Milton Keynes is home to the Xscape indoor ski slope, which means it has snowmaking facilities and is therefore not a dry ski slope.

==Sky diving==
The Airkix indoor sky diving facility is located at Xscape.

==Swimming==
There are a number of pools in the Borough, with a competition pool at Stantonbury. The performance swimming club is City of Milton Keynes SC.

==Table tennis==
Table tennis in Milton Keynes features one of the largest leagues in the UK, with over 60 teams. The city has a purpose-built table tennis centre in Kingston, which serves as the home venue for several England-ranked players.

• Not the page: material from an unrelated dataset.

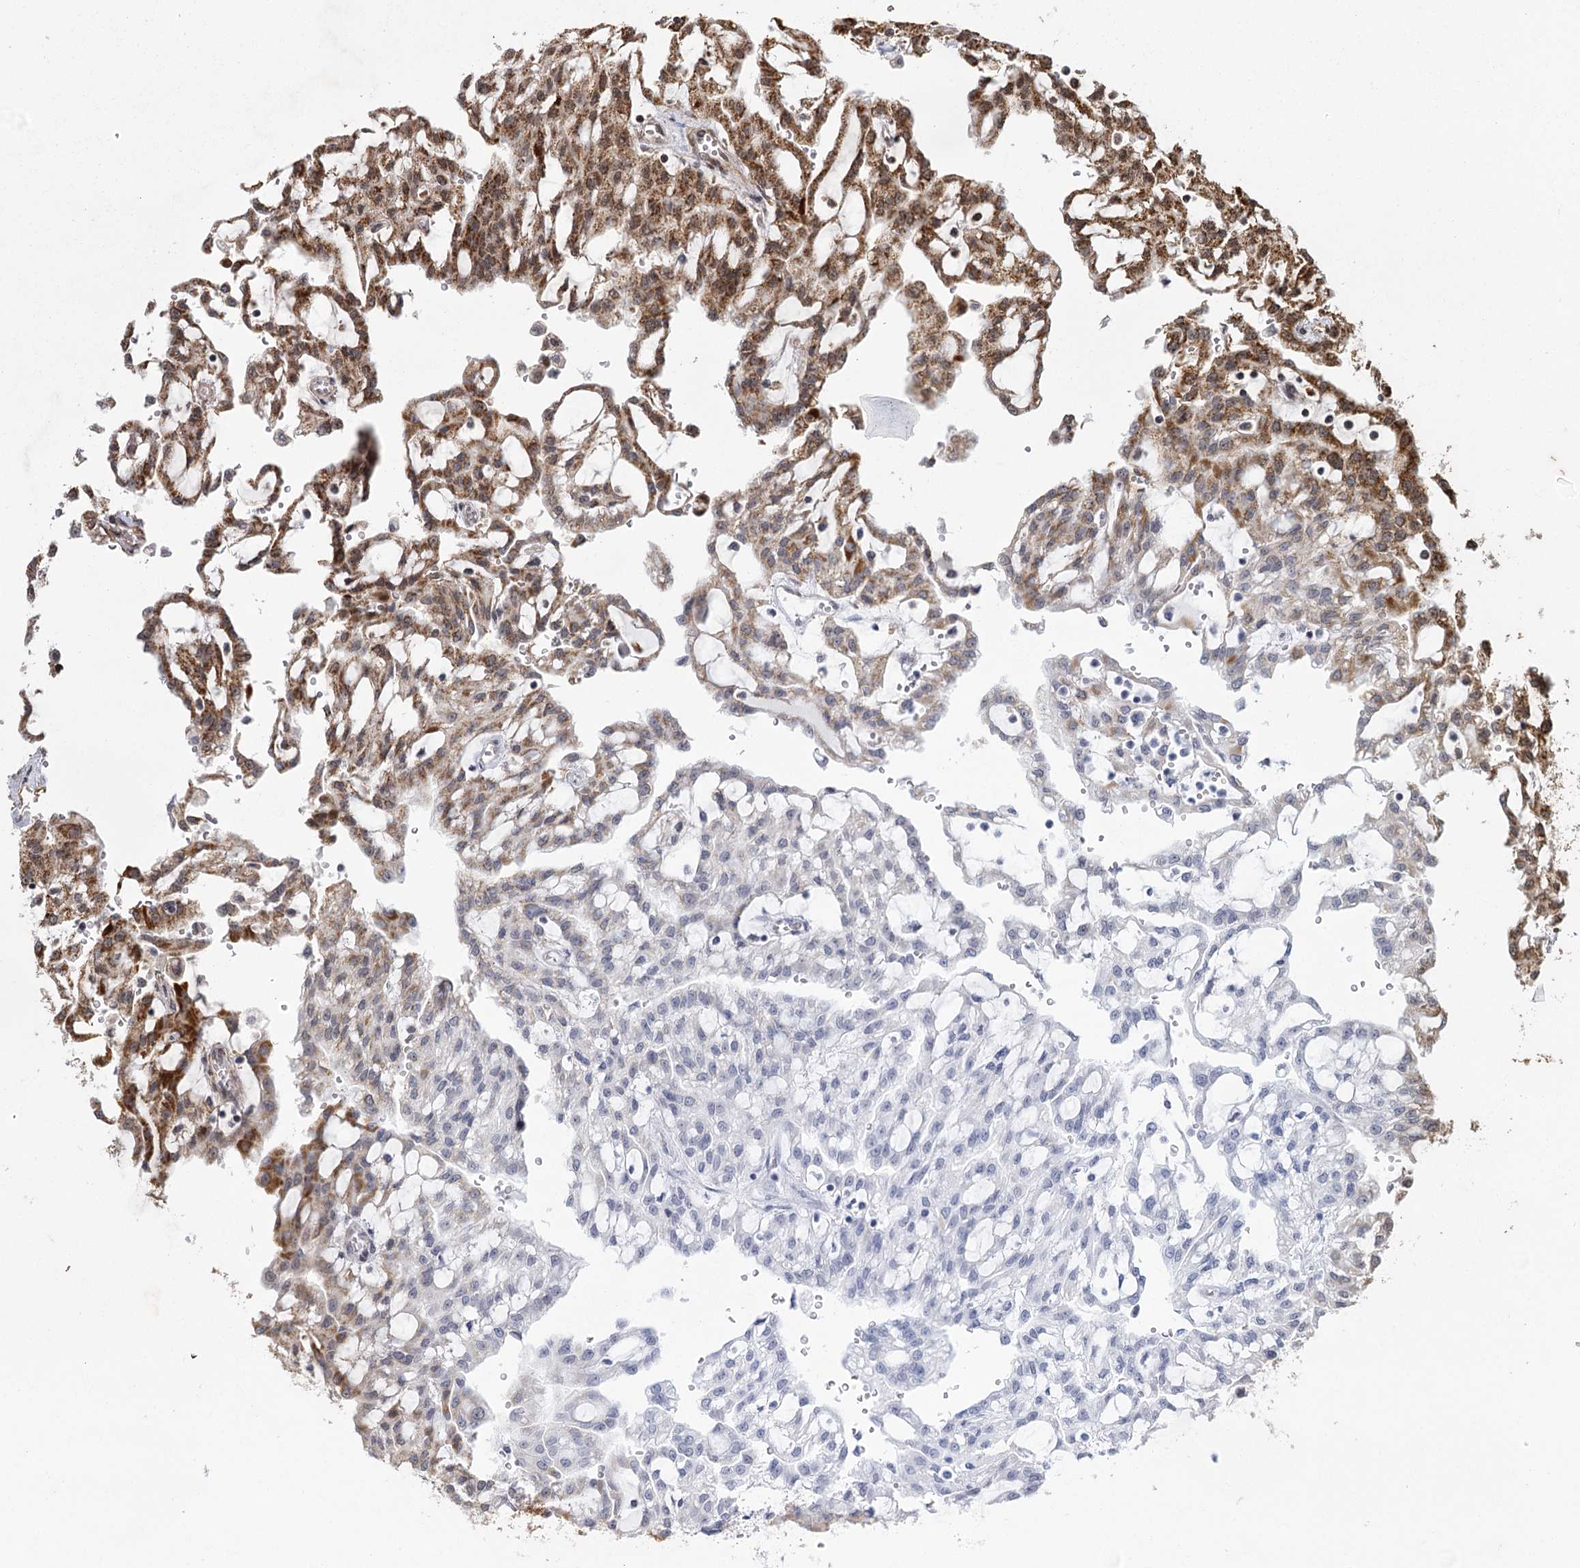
{"staining": {"intensity": "strong", "quantity": "25%-75%", "location": "cytoplasmic/membranous"}, "tissue": "renal cancer", "cell_type": "Tumor cells", "image_type": "cancer", "snomed": [{"axis": "morphology", "description": "Adenocarcinoma, NOS"}, {"axis": "topography", "description": "Kidney"}], "caption": "Immunohistochemistry histopathology image of human adenocarcinoma (renal) stained for a protein (brown), which reveals high levels of strong cytoplasmic/membranous positivity in about 25%-75% of tumor cells.", "gene": "ZCCHC24", "patient": {"sex": "male", "age": 63}}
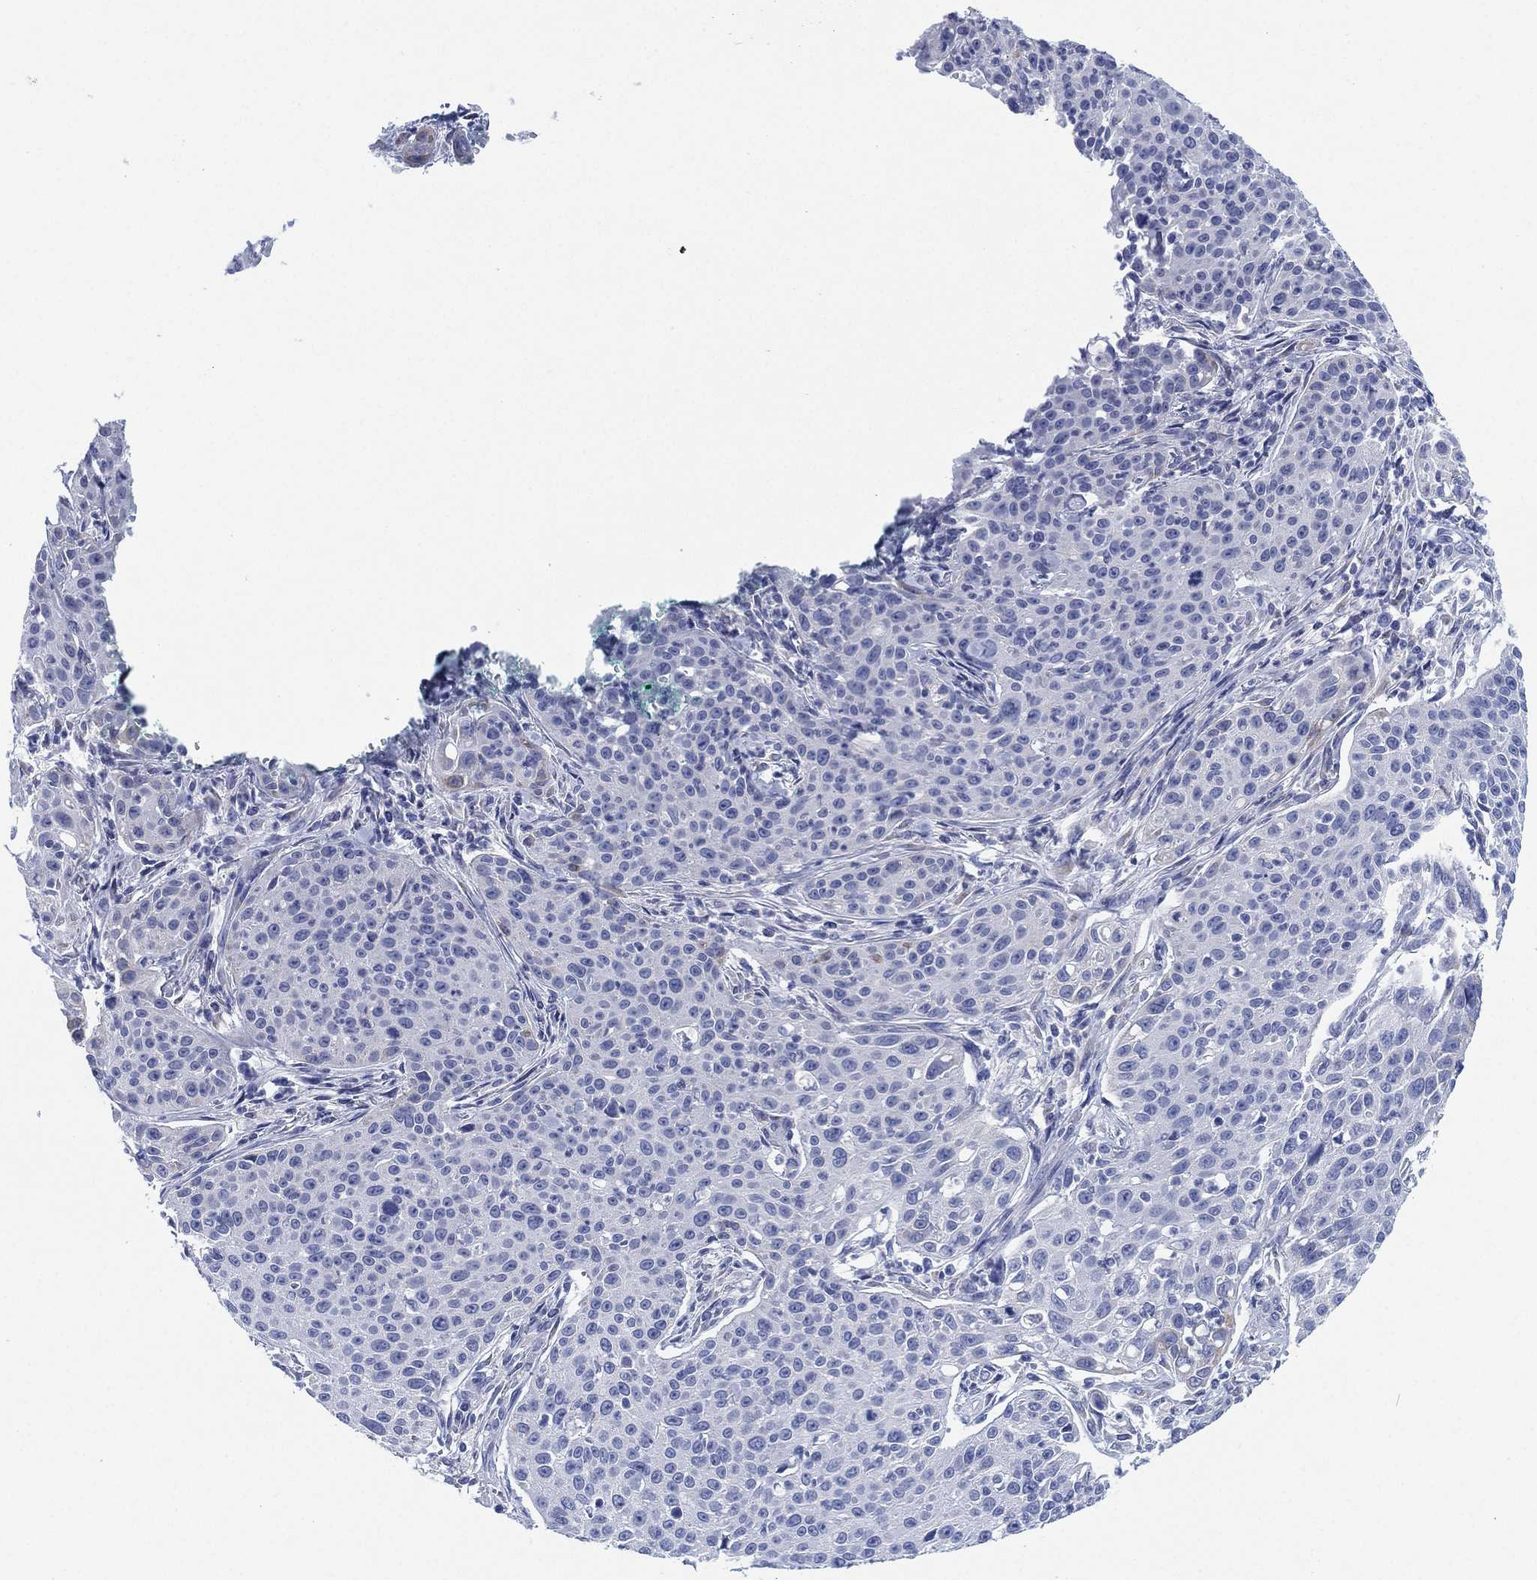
{"staining": {"intensity": "negative", "quantity": "none", "location": "none"}, "tissue": "cervical cancer", "cell_type": "Tumor cells", "image_type": "cancer", "snomed": [{"axis": "morphology", "description": "Squamous cell carcinoma, NOS"}, {"axis": "topography", "description": "Cervix"}], "caption": "The micrograph shows no staining of tumor cells in cervical cancer.", "gene": "SLC9C2", "patient": {"sex": "female", "age": 26}}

Other club venues in the league include Greenleys, Newport Pagnell, Woburn Sands, Stony Stratford and the Open University, amongst others.

==Volleyball==
- MK City VC is a volleyball club formed in 2006 from the ashes of corporate team Abbey VC. It plays out of Oakgrove Leisure Centre.In its first season the men's team completed a league double taking by the Herts and Northants crowns.
- MKVC is a volleyball club which field men's and women's teams in the Herts and Northants league as well as a men's team in the National Division 3.

==Wrestling==
Total Action Wrestling (TAW) in a Pro-Wrestling promotion based in Wolverton. Notable guest trainers include Doug Williams, Alex Shane, Kenny Omega, Davey Richards and British wrestling legend Johnny Kincaid. The school was originally in Bletchley Leisure centre until the final session in December 2009. The promotion runs events in Milton Keynes, Luton, Dunstable, Hitchin and other towns in the region. The training school moved to Atlas Fitness in Wolverton in January 2010.